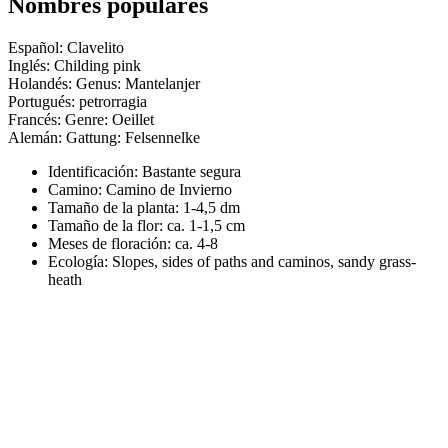
Nombres populares
Español: Clavelito
Inglés: Childing pink
Holandés: Genus: Mantelanjer
Portugués: petrorragia
Francés: Genre: Oeillet
Alemán: Gattung: Felsennelke
Identificación: Bastante segura
Camino:
Camino de Invierno
Tamaño de la planta:
1-4,5 dm
Tamaño de la flor:
ca. 1-1,5 cm
Meses de floración:
ca. 4-8
Ecología: Slopes, sides of paths and caminos, sandy grass-
heath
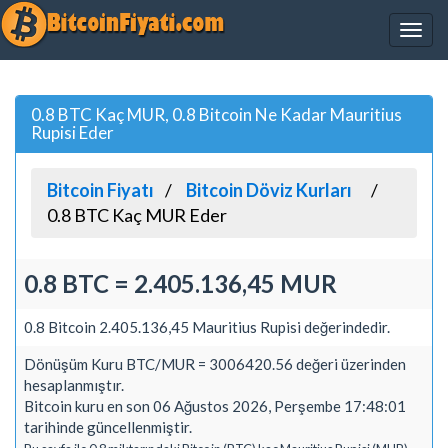
0.8 BTC Kaç MUR, 0.8 Bitcoin Ne Kadar Mauritius
Rupisi Eder
Bitcoin Fiyatı
Bitcoin Döviz Kurları
0.8 BTC Kaç MUR Eder
0.8 BTC = 2.405.136,45 MUR
0.8 Bitcoin 2.405.136,45 Mauritius Rupisi değerindedir.
Dönüşüm Kuru BTC/MUR = 3006420.56 değeri üzerinden
hesaplanmıştır.
Bitcoin kuru en son 06 Ağustos 2026, Perşembe 17:48:01
tarihinde güncellenmiştir.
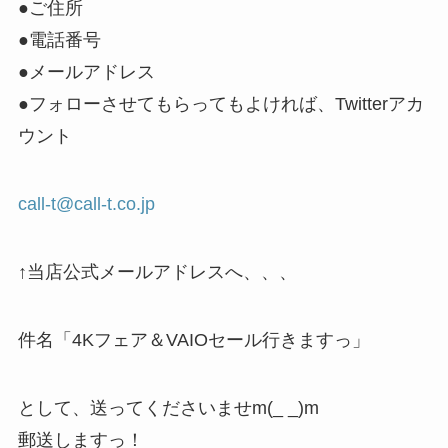
●ご住所
●電話番号
●メールアドレス
●フォローさせてもらってもよければ、Twitterアカ
ウント
call-t@call-t.co.jp
↑当店公式メールアドレスへ、、、
件名「4Kフェア＆VAIOセール行きますっ」
として、送ってくださいませm(_ _)m
郵送しますっ！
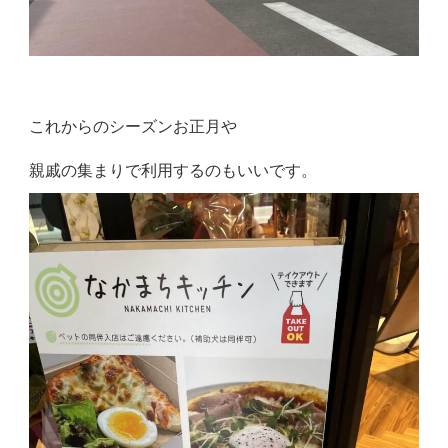
これからのシーズンお正月や
親戚の集まりで利用するのもいいです。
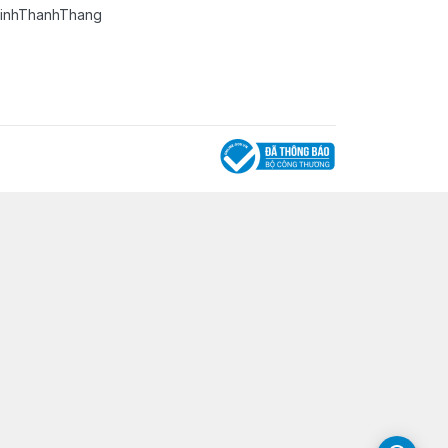
TinhThanhThang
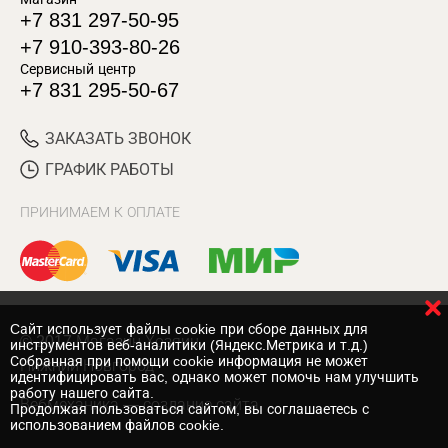
+7 831 297-50-95
+7 910-393-80-26
Сервисный центр
+7 831 295-50-67
ЗАКАЗАТЬ ЗВОНОК
ГРАФИК РАБОТЫ
ПРИНИМАЕМ К ОПЛАТЕ
Cайт использует файлы cookie при сборе данных для
© 2017 Магазин Хозяин
инструментов веб-аналитики (Яндекс.Метрика и т.д.)
Собранная при помощи cookie информация не может
Нижний Новгород
идентифицировать вас, однако может помочь нам улучшить
работу нашего сайта.
Вебмеханика
— создание сайта
Продолжая пользоваться сайтом, вы соглашаетесь с
использованием файлов cookie.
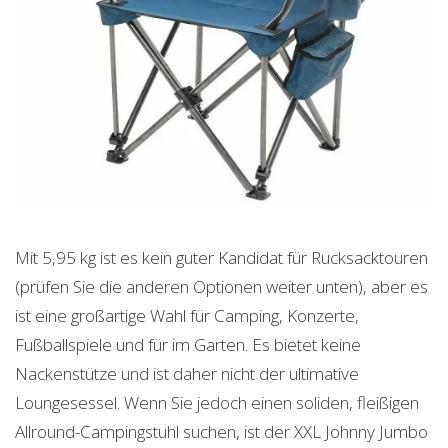
Mit 5,95 kg ist es kein guter Kandidat für Rucksacktouren
(prüfen Sie die anderen Optionen weiter unten), aber es
ist eine großartige Wahl für Camping, Konzerte,
Fußballspiele und für im Garten. Es bietet keine
Nackenstütze und ist daher nicht der ultimative
Loungesessel. Wenn Sie jedoch einen soliden, fleißigen
Allround-Campingstuhl suchen, ist der XXL Johnny Jumbo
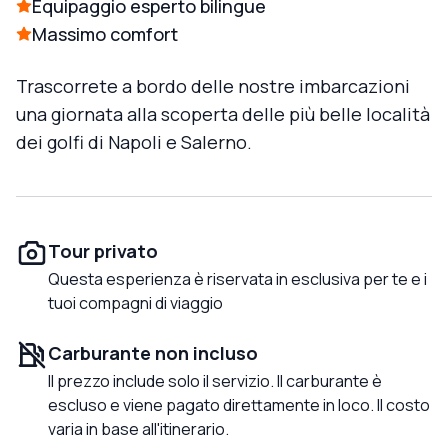
Equipaggio esperto bilingue
Massimo comfort
Trascorrete a bordo delle nostre imbarcazioni
una giornata alla scoperta delle più belle località
dei golfi di Napoli e Salerno.
Tour privato
Questa esperienza è riservata in esclusiva per te e i
tuoi compagni di viaggio
Carburante non incluso
Il prezzo include solo il servizio. Il carburante è
escluso e viene pagato direttamente in loco. Il costo
varia in base all'itinerario.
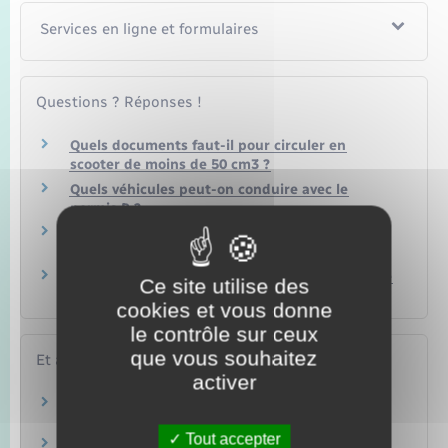
Services en ligne et formulaires
Questions ? Réponses !
Quels documents faut-il pour circuler en
scooter de moins de 50 cm3 ?
Quels véhicules peut-on conduire avec le
permis B ?
Quel permis pour quelle catégorie de véhicules
?
À quel âge peut-on conduire un scooter ou une
Ce site utilise des
moto ?
cookies et vous donne
le contrôle sur ceux
que vous souhaitez
Et aussi
activer
Assurance automobile (véhicule)
Argent – Impôts – Consommation
Tout accepter
Permis B : voiture ou camionnette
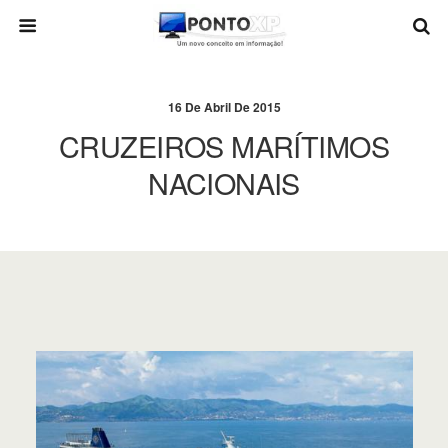
16 De Abril De 2015
CRUZEIROS MARÍTIMOS
NACIONAIS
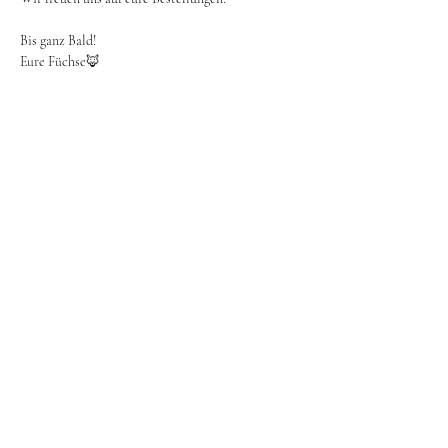
Bis ganz Bald!
Eure Füchse🦊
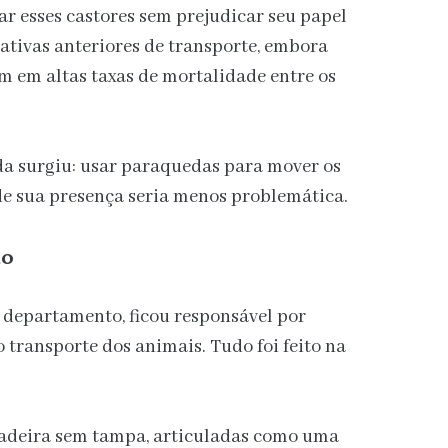
ar esses castores sem prejudicar seu papel
tativas anteriores de transporte, embora
m em altas taxas de mortalidade entre os
da surgiu: usar paraquedas para mover os
de sua presença seria menos problemática.
ão
 departamento, ficou responsável por
transporte dos animais. Tudo foi feito na
madeira sem tampa, articuladas como uma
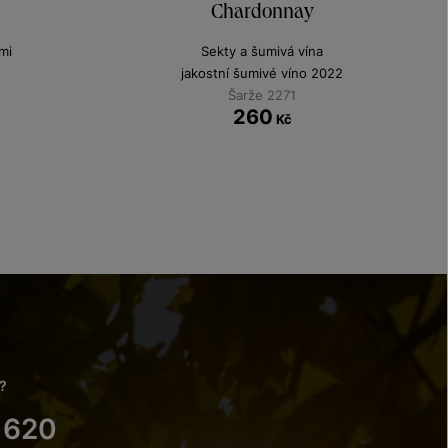
Chardonnay
mi
Sekty a šumivá vína
jakostní šumivé víno 2022
Šarže 2271
260
Kč
?
 620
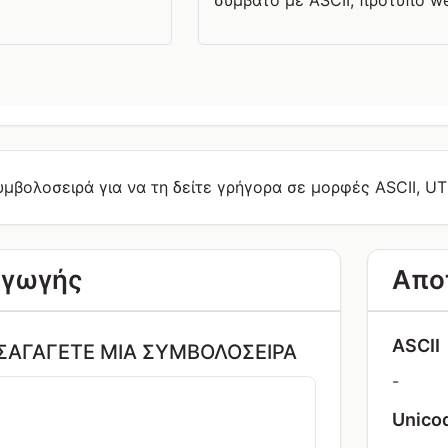
συμβατό με ASCII, πρότυπο w
υμβολοσειρά για να τη δείτε γρήγορα σε μορφές ASCII, U
αγωγής
Απο
ASCII
ΣΑΓΆΓΕΤΕ ΜΙΑ ΣΥΜΒΟΛΟΣΕΙΡΆ
-
Unico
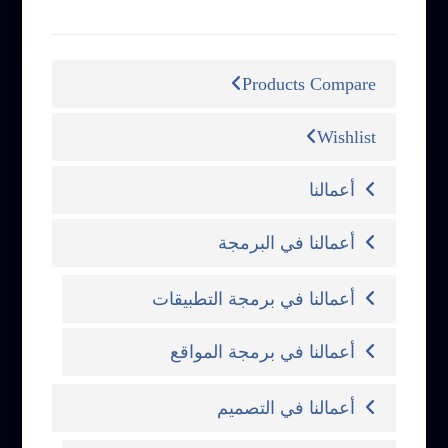
التصنيفات
Products Compare
Wishlist
أعمالنا
أعمالنا في البرمجة
أعمالنا في برمجة التطبيقات
أعمالنا في برمجة المواقع
أعمالنا في التصميم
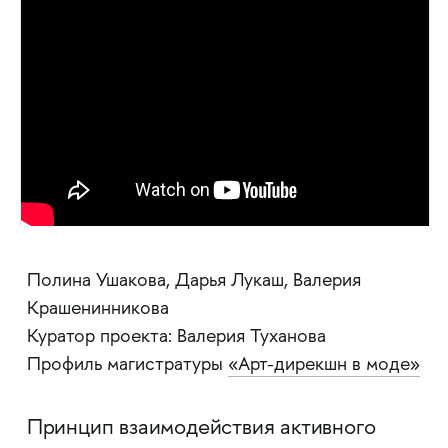
Полина Ушакова, Дарья Лукаш, Валерия
Крашенинникова
Куратор проекта: Валерия Туханова
Профиль магистратуры
«Арт-дирекшн в моде»
Принцип взаимодействия активного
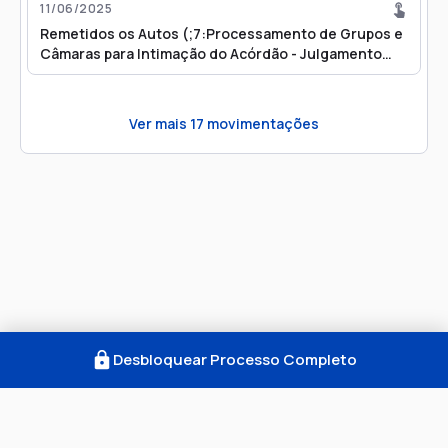
11/06/2025
Remetidos os Autos (;7:Processamento de Grupos e
Câmaras para Intimação do Acórdão - Julgamento
Virtual) para destino
Ver mais
17
movimentações
Desbloquear Processo Completo
Como Funciona
FAQ
Notícias
Termos
Privacidade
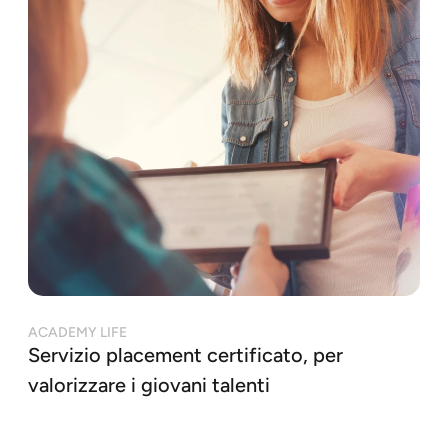
ACADEMY LIFE
Servizio placement certificato, per
valorizzare i giovani talenti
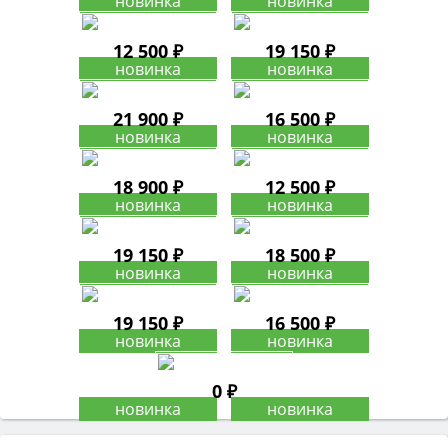
12 500 ₽
19 150 ₽
21 900 ₽
16 500 ₽
18 900 ₽
12 500 ₽
19 150 ₽
18 500 ₽
19 150 ₽
16 500 ₽
0 ₽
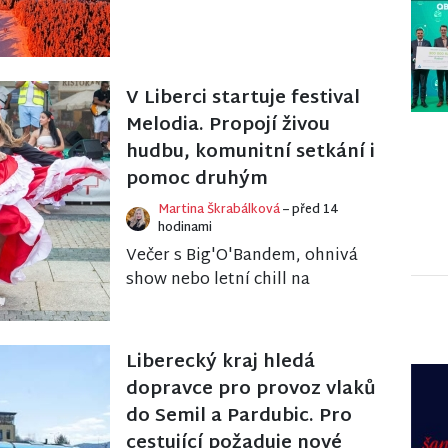
vysílače Ještěd na Seznam
světového dědictví UNESC...
V Liberci startuje festival
Melodia. Propojí živou
hudbu, komunitní setkání i
pomoc druhým
Martina Škrabálková
– před 14
hodinami
Večer s Big'O'Bandem, ohnivá
show nebo letní chill na
náplavce. Liberecký spolek
Comunités připravuje pátý
ročník festivalu Melodi...
Liberecký kraj hledá
dopravce pro provoz vlaků
do Semil a Pardubic. Pro
cestující požaduje nové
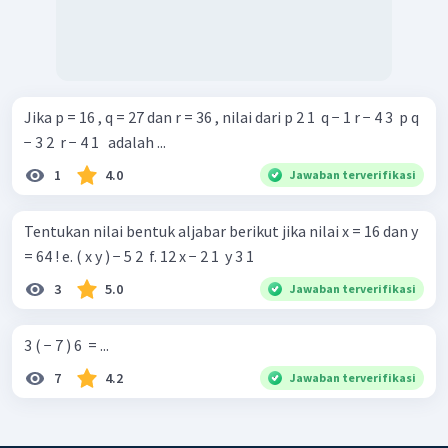
Jika p = 16 , q = 27 dan r = 36 , nilai dari p 2 1 ​ q − 1 r − 4 3 ​ p q
− 3 2 ​ r − 4 1 ​ ​ adalah ...
1
4.0
Jawaban terverifikasi
Tentukan nilai bentuk aljabar berikut jika nilai x = 16 dan y
= 64 ! e. ( x y ) − 5 2 ​ f. 12 x − 2 1 ​ y 3 1 ​
3
5.0
Jawaban terverifikasi
3 ( − 7 ) 6 ​ = ...
7
4.2
Jawaban terverifikasi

> JOB ITEM: What is needed is a word-for-word restatement of the entries, minus any pictures.

> SOLUTION FOR THIS EXERCISE:
Nombres populares
Español: Clavelito
Inglés: Childing pink
Holandés: Genus: Mantelanjer
Portugués: petrorragia
Francés: Genre: Oeillet
Alemán: Gattung: Felsennelke
Identificación: Bastante segura
Camino:
Camino de Invierno
Tamaño de la planta:
1-4,5 dm
Tamaño de la flor:
ca. 1-1,5 cm
Meses de floración:
ca. 4-8
Ecología: Slopes, sides of paths and caminos, sandy grass-
heath
0.8 BTC Kaç MUR, 0.8 Bitcoin Ne Kadar Mauritius
Rupisi Eder
Bitcoin Fiyatı
Bitcoin Döviz Kurları
0.8 BTC Kaç MUR Eder
0.8 BTC = 2.405.136,45 MUR
0.8 Bitcoin 2.405.136,45 Mauritius Rupisi değerindedir.
Dönüşüm Kuru BTC/MUR = 3006420.56 değeri üzerinden
hesaplanmıştır.
Bitcoin kuru en son 06 Ağustos 2026, Perşembe 17:48:01
tarihinde güncellenmiştir.
●ご住所
●電話番号
●メールアドレス
●フォローさせてもらってもよければ、Twitterアカ
ウント
call-t@call-t.co.jp
↑当店公式メールアドレスへ、、、
件名「4Kフェア＆VAIOセール行きますっ」
として、送ってくださいませm(_ _)m
郵送しますっ！
これからのシーズンお正月や
親戚の集まりで利用するのもいいです。
TinhThanhThang
+7 831 297-50-95
+7 910-393-80-26
Сервисный центр
+7 831 295-50-67
ЗАКАЗАТЬ ЗВОНОК
ГРАФИК РАБОТЫ
ПРИНИМАЕМ К ОПЛАТЕ
Cайт использует файлы cookie при сборе данных для
© 2017 Магазин Хозяин
инструментов веб-аналитики (Яндекс.Метрика и т.д.)
Собранная при помощи cookie информация не может
Нижний Новгород
идентифицировать вас, однако может помочь нам улучшить
работу нашего сайта.
Вебмеханика
— создание сайта
Продолжая пользоваться сайтом, вы соглашаетесь с
использованием файлов cookie.
Mit 5,95 kg ist es kein guter Kandidat für Rucksacktouren
(prüfen Sie die anderen Optionen weiter unten), aber es
ist eine großartige Wahl für Camping, Konzerte,
Fußballspiele und für im Garten. Es bietet keine
Nackenstütze und ist daher nicht der ultimative
Loungesessel. Wenn Sie jedoch einen soliden, fleißigen
Allround-Campingstuhl suchen, ist der XXL Johnny Jumbo
Equipaggio esperto bilingue
Massimo comfort
Trascorrete a bordo delle nostre imbarcazioni
una giornata alla scoperta delle più belle località
dei golfi di Napoli e Salerno.
Tour privato
Questa esperienza è riservata in esclusiva per te e i
tuoi compagni di viaggio
Carburante non incluso
Il prezzo include solo il servizio. Il carburante è
escluso e viene pagato direttamente in loco. Il costo
varia in base all'itinerario.
Services en ligne et formulaires
Questions ? Réponses !
Quels documents faut-il pour circuler en
scooter de moins de 50 cm3 ?
Quels véhicules peut-on conduire avec le
permis B ?
Quel permis pour quelle catégorie de véhicules
?
À quel âge peut-on conduire un scooter ou une
Ce site utilise des
moto ?
cookies et vous donne
le contrôle sur ceux
que vous souhaitez
Et aussi
activer
Assurance automobile (véhicule)
Argent – Impôts – Consommation
Tout accepter
Permis B : voiture ou camionnette
16 De Abril De 2015
CRUZEIROS MARÍTIMOS
NACIONAIS
Bis ganz Bald!
Eure Füchse🦊
ar esses castores sem prejudicar seu papel
tativas anteriores de transporte, embora
m em altas taxas de mortalidade entre os
da surgiu: usar paraquedas para mover os
de sua presença seria menos problemática.
ão
 departamento, ficou responsável por
transporte dos animais. Tudo foi feito na
madeira sem tampa, articuladas como uma
Chardonnay
mi
Sekty a šumivá vína
jakostní šumivé víno 2022
Šarže 2271
260
Kč
?
 620
συμβατό με ASCII, πρότυπο w
υμβολοσειρά για να τη δείτε γρήγορα σε μορφές ASCII, U
αγωγής
Απο
ASCII
ΣΑΓΆΓΕΤΕ ΜΙΑ ΣΥΜΒΟΛΟΣΕΙΡΆ
-
Unico
التصنيفات
Products Compare
Wishlist
أعمالنا
أعمالنا في البرمجة
أعمالنا في برمجة التطبيقات
أعمالنا في برمجة المواقع
أعمالنا في التصميم
Полина Ушакова, Дарья Лукаш, Валерия
Крашенинникова
Куратор проекта: Валерия Туханова
Профиль магистратуры
«Арт-дирекшн в моде»
Принцип взаимодействия активного
11/06/2025
Remetidos os Autos (;7:Processamento de Grupos e
Câmaras para Intimação do Acórdão - Julgamento
Virtual) para destino
Ver mais
17
movimentações
Desbloquear Processo Completo
Como Funciona
FAQ
Notícias
Termos
Privacidade
ACADEMY LIFE
Servizio placement certificato, per
valorizzare i giovani talenti
12 500 ₽
19 150 ₽
21 900 ₽
16 500 ₽
18 900 ₽
12 500 ₽
19 150 ₽
18 500 ₽
19 150 ₽
16 500 ₽
0 ₽
vysílače Ještěd na Seznam
světového dědictví UNESC...
V Liberci startuje festival
Melodia. Propojí živou
hudbu, komunitní setkání i
pomoc druhým
Martina Škrabálková
– před 14
hodinami
Večer s Big'O'Bandem, ohnivá
show nebo letní chill na
náplavce. Liberecký spolek
Comunités připravuje pátý
ročník festivalu Melodi...
Liberecký kraj hledá
dopravce pro provoz vlaků
do Semil a Pardubic. Pro
cestující požaduje nové
Jika p = 16 , q = 27 dan r = 36 , nilai dari p 2 1 ​ q − 1 r − 4 3 ​ p q
− 3 2 ​ r − 4 1 ​ ​ adalah ...
1
4.0
Jawaban terverifikasi
Tentukan nilai bentuk aljabar berikut jika nilai x = 16 dan y
= 64 ! e. ( x y ) − 5 2 ​ f. 12 x − 2 1 ​ y 3 1 ​
3
5.0
Jawaban terverifikasi
3 ( − 7 ) 6 ​ = ...
7
4.2
Jawaban terverifikasi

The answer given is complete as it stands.